Rayleigh scattering is called "elastic scattering," and the energy of the light (photon) stays the same but the direction changes. C.V. Raman studied "inelastic scattering" in liquids (and also gases and solids). In this kind of scattering, some of the energy of the light (photon) is lost or increased. This kind of scattering is called Raman scattering. Scientists use this Raman effect to figure out what is in a substance without necessarily touching and therefore without damaging the substance.

Konrad Lorenz's work is probably easier for most of us to understand. He is one of the founders of ethology, the study of animal behavior. He investigated how geese and some other birds imprint - which means that they bond instinctively with the first moving object that they see after hatching. 

When Lorenz was a young person and a student, he accumulated a lot of animal pets - including some more exotic not-usually-pet animals such as a capuchin monkey. What gets me about that is that his pets lived in his parents' apartment - and if they hadn't allowed such a thing, the world might not have gained all the knowledge about animals that Lorenz discovered.

Lorenz had to interrupt his work during World War II, when he was used as a medic and as a military psychologist for the German army. (After the war, Lorenz stated that he regretted being part of the Nazi Party, the Nazi Army, or the Nazi anything!) While the war was raging, Lorenz became a prisoner of war in Russia, and he continued to serve as a medic even as a POW. He actually started writing a book while he was a Russian prisoner, and he tamed a starling (a bird) and so had yet another pet!

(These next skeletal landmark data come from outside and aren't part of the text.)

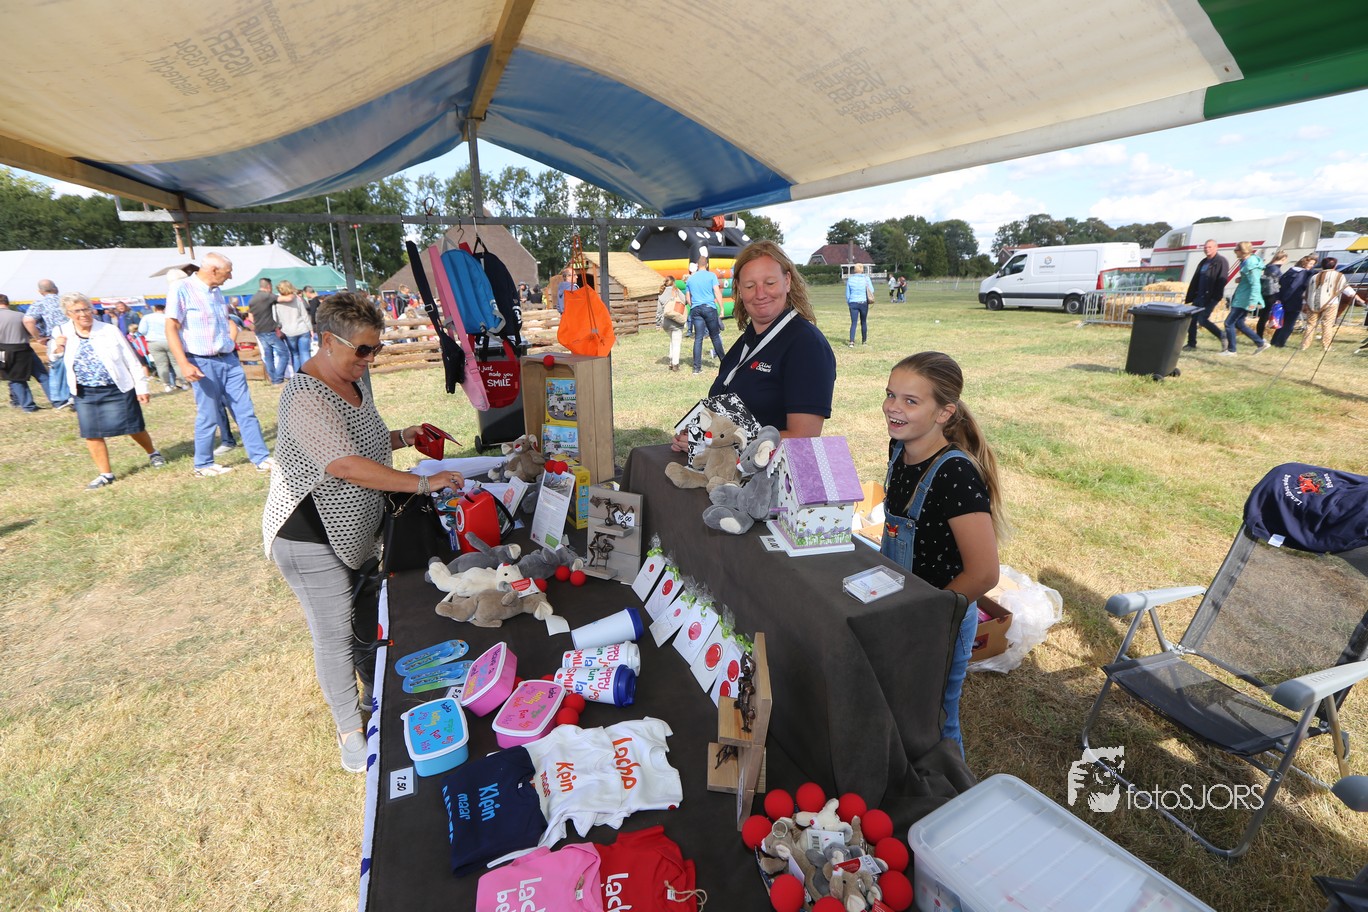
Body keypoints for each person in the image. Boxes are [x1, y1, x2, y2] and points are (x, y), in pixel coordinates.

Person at [262, 291, 464, 772]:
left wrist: (405, 436)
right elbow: (345, 464)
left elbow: (362, 443)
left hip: (351, 534)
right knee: (333, 634)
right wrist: (424, 482)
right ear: (327, 341)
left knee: (363, 620)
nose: (370, 359)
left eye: (376, 349)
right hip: (308, 536)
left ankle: (375, 695)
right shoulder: (305, 395)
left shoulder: (352, 380)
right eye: (363, 350)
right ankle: (350, 733)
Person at [879, 351, 1005, 753]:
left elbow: (984, 573)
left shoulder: (955, 474)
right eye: (890, 394)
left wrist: (930, 616)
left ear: (944, 413)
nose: (893, 407)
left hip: (938, 619)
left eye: (910, 401)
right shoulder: (899, 448)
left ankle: (951, 786)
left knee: (937, 720)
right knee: (902, 701)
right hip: (901, 604)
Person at [705, 240, 836, 436]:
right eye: (750, 286)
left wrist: (724, 441)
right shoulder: (744, 343)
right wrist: (700, 434)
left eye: (770, 283)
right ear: (739, 288)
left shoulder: (807, 345)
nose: (760, 294)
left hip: (772, 458)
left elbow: (803, 437)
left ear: (787, 281)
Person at [165, 252, 275, 477]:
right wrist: (183, 363)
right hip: (201, 361)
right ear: (213, 270)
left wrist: (229, 342)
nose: (230, 277)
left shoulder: (216, 292)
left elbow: (226, 323)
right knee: (209, 414)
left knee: (245, 410)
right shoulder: (181, 288)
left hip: (229, 360)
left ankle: (261, 458)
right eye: (228, 272)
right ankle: (203, 464)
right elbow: (171, 328)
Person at [50, 294, 166, 488]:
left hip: (117, 387)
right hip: (85, 392)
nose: (83, 314)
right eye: (77, 311)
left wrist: (141, 387)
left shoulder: (109, 330)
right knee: (91, 432)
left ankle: (153, 453)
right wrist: (58, 346)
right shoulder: (61, 331)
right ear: (68, 314)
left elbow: (130, 359)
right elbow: (53, 359)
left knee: (134, 426)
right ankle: (106, 474)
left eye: (86, 309)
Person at [30, 278, 74, 410]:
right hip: (75, 336)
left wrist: (38, 338)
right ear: (56, 289)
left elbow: (28, 320)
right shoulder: (67, 301)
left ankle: (63, 398)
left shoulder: (39, 304)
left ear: (40, 291)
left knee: (58, 369)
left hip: (55, 339)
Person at [1, 295, 47, 412]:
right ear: (7, 303)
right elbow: (30, 330)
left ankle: (26, 405)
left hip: (2, 350)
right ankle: (58, 400)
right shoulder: (21, 315)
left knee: (14, 378)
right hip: (23, 347)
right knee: (42, 374)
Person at [1220, 241, 1267, 356]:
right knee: (1239, 323)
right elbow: (1249, 279)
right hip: (1242, 296)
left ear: (1243, 251)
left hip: (1244, 299)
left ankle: (1232, 350)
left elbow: (1255, 283)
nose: (1235, 251)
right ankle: (1260, 343)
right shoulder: (1246, 262)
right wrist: (1241, 279)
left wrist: (1253, 301)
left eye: (1236, 249)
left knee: (1229, 323)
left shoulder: (1251, 264)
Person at [1182, 239, 1228, 350]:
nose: (1207, 249)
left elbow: (1222, 280)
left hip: (1211, 297)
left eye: (1210, 247)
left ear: (1216, 248)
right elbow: (1196, 279)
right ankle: (1191, 344)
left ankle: (1222, 336)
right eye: (1205, 247)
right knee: (1191, 319)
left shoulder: (1221, 261)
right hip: (1199, 296)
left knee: (1202, 319)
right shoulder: (1203, 262)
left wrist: (1215, 296)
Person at [1301, 257, 1354, 352]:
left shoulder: (1314, 276)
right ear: (1335, 266)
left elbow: (1308, 291)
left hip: (1312, 303)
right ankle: (1326, 346)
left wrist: (1304, 303)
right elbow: (1345, 288)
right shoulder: (1339, 275)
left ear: (1322, 265)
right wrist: (1354, 295)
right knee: (1327, 325)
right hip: (1330, 303)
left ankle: (1304, 346)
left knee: (1310, 325)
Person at [685, 253, 726, 374]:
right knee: (715, 336)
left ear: (697, 265)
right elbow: (717, 292)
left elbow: (688, 297)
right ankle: (725, 363)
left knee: (698, 338)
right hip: (709, 308)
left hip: (696, 309)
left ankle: (696, 368)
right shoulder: (711, 275)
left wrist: (693, 305)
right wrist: (722, 308)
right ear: (707, 265)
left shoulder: (690, 278)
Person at [1270, 255, 1317, 348]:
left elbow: (1281, 282)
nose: (1312, 266)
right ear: (1304, 263)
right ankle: (1280, 343)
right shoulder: (1303, 273)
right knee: (1289, 325)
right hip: (1294, 300)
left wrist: (1280, 298)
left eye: (1313, 264)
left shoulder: (1291, 270)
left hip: (1283, 298)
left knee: (1282, 322)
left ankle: (1274, 341)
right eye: (1310, 264)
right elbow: (1294, 287)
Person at [247, 278, 288, 384]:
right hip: (269, 330)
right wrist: (293, 294)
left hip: (259, 331)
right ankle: (278, 378)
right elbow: (286, 299)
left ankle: (273, 378)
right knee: (284, 353)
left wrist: (257, 323)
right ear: (268, 286)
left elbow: (250, 316)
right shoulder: (267, 296)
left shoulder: (253, 299)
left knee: (268, 355)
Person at [140, 302, 185, 392]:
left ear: (155, 309)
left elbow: (142, 331)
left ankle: (167, 385)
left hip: (154, 342)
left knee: (161, 365)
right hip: (170, 341)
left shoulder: (147, 317)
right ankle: (184, 383)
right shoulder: (169, 317)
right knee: (176, 363)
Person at [275, 280, 313, 373]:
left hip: (288, 331)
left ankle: (298, 376)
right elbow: (304, 315)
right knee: (305, 353)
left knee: (295, 355)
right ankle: (308, 374)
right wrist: (310, 329)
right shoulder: (297, 298)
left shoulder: (276, 301)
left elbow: (276, 318)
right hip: (302, 329)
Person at [655, 275, 687, 372]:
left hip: (666, 322)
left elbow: (659, 311)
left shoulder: (662, 294)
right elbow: (685, 301)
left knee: (672, 340)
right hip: (677, 321)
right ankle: (675, 364)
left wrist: (658, 324)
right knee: (676, 343)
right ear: (673, 282)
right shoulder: (677, 291)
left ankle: (671, 360)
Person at [1254, 251, 1287, 339]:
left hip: (1266, 293)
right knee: (1264, 316)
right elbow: (1274, 282)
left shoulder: (1269, 266)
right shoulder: (1275, 269)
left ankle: (1259, 335)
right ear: (1283, 259)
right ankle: (1259, 337)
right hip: (1272, 294)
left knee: (1264, 315)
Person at [844, 263, 875, 348]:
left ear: (854, 270)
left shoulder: (850, 279)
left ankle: (851, 342)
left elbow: (847, 293)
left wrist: (849, 302)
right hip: (863, 302)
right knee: (863, 322)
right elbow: (872, 290)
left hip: (853, 302)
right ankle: (864, 341)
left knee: (853, 322)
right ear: (862, 270)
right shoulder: (866, 279)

The ugliness of Lorenz's life and science was the ways in which he may or may not have helped the hateful and untrue bigotry of the white supremacy and white nationalism that characterize the Nazi party.

The beauty of Lorens's life and science was that he was able to discuss animal behavior within the theory of evolution by natural selection. He asked questions like - How did behavior X benefit the animal? How did the behavior make the animal better adapted to its environment and therefore better able to pass on its genes?

Thus animal behavior became more than just cute and funny anecdotes or "believe it or not" oddities - it became a scientific study.